- The Washington Times - Wednesday, August 5, 2009

As conflicts around the globe send more charities and development groups in harm’s way, a company that specializes in armoring war-fighting machines is branching into civilian markets.

BAE Systems, the British-owned company with U.S. headquarters in Rockville, employs 55,000 workers in the United States and specializes in developing military armor and vehicles.

After acquiring the assets of Armor Holdings in 2007, BAE responded when charities and nongovernmental organizations (NGOs) operating in war zones in Iraq and Afghanistan created a demand for armored support vehicles.
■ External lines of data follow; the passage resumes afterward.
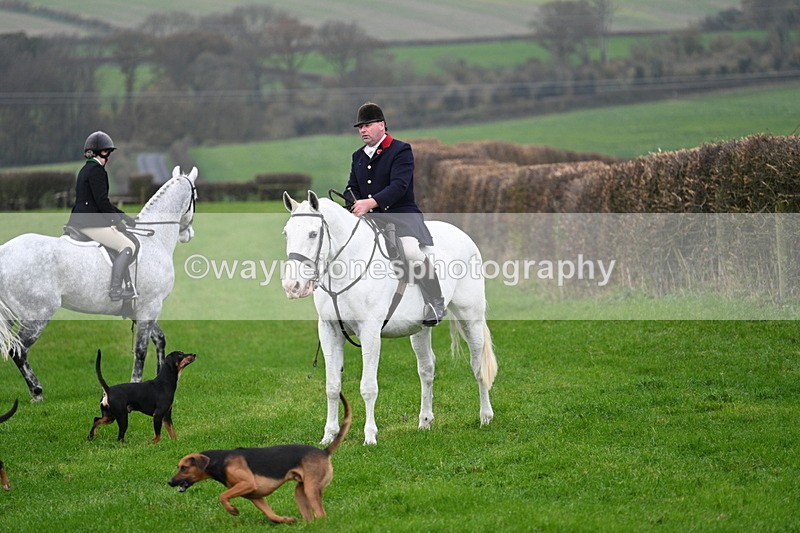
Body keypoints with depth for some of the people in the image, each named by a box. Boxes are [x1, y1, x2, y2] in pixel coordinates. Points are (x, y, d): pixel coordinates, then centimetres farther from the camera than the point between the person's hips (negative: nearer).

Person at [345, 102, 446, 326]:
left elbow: (399, 186, -17)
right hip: (370, 219, 7)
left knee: (411, 251, -33)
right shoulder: (358, 156, 19)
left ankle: (435, 304, -20)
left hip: (402, 215, -7)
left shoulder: (401, 150, -4)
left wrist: (370, 203, -29)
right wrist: (356, 204, -11)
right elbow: (351, 188, 15)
“We need certain levels of armoring for certain situations,” said Steven O’Connor, director of communications at DAI, a D.C.-based company that develops financial structures, agriculture and government in places such as Pakistan, Afghanistan and Iraq.

“We do the whole gamut of international development, especially local government capacity,” he said. “So we need vehicles like these for transporting team members.”

BAE said its commercial success has been driven by growing design capabilities, computers allow the company to record the size and weight of armor that will fit in a vehicle and machines cut it to the proper dimensions quickly and cheaply.

Most of the work for civilian groups is done on fresh-from-the-factory cars or trucks that need an armoring package slipped on such as a bulletproof vest over a Marine’s shoulders.

“It’s all based around vehicle body,” said Mike Boczek, manager of Survivability Technology for BAE. “We work with designers and engineers to give them the whole cost: ‘We want this and this and this, and the vehicle needs to be protected from this and this and this.’ ”

The U.S. Agency for International Development (USAID) keeps a fleet of 300 vehicles it deploys to its areas of operation around the world. They too use the vehicles mainly to transport personnel.

“The rise of the transnational terrorist threat and an increased USAID presence in Sudan, Afghanistan, Iraq and Pakistan has increased our fleet size,” said David Blackshaw, USAID overseas security division chief. “USAID also relies heavily on State Departments motor pool fleets for movement of their personnel, and we purchase approximately 25 new armored vehicles each year.”

BAE, which maintains most of its Security and Survivability production in Cincinnati, is well-known for its development of Mine-Resistant, Ambush Protected (MRAP) vehicles to carry U.S. troops in Iraq and Afghanistan. A kind of cross-fertilization of ideas for military and civilian vehicles allows BAE to cut costs and provide a higher quality of armored transportation.

“We’ll build a transparent military vehicle armor, then move it over to a civilian vehicle. Or something in a military vehicle can go in a commercial airline cockpit. And we use energy absorbing seats and restraints in all types of vehicles,” said Tony Russell, president for the security and survivability division of BAE.

But while there’s a large demand for vehicles from NGOs such as DAI and USAID, other groups say using them draws unnecessary attention.

“Armored vehicles make you enter a different relationship with the community,” said Pascal Daudin, director of security and safety unit at CARE International, an Atlanta-based international charity. “We don’t have the right weapons to ensure our security.”

CARE International doesn’t use armored vehicles. Mr. Daudin said they did during conflicts in the Balkans in the 1990s, where their use was mandatory for charities. But given the risks, Mr. Daudin stressed it is “only a temporary solution.”

BAE hopes to convince more NGOs to adopt the vehicles, citing their protection and low cost. Mr. Boczek stressed that a vehicle with lower total weight will be less expensive for customers, while higher weight reduces speed and cost. Whatever combination the customer chooses, however, protection is the premium concern. BAE uses a combination of kevlar, steel armor plate, ceramics, bulletproof glass and internally developed products such as transparent armor to protect workers riding through a combat zone or unstable region.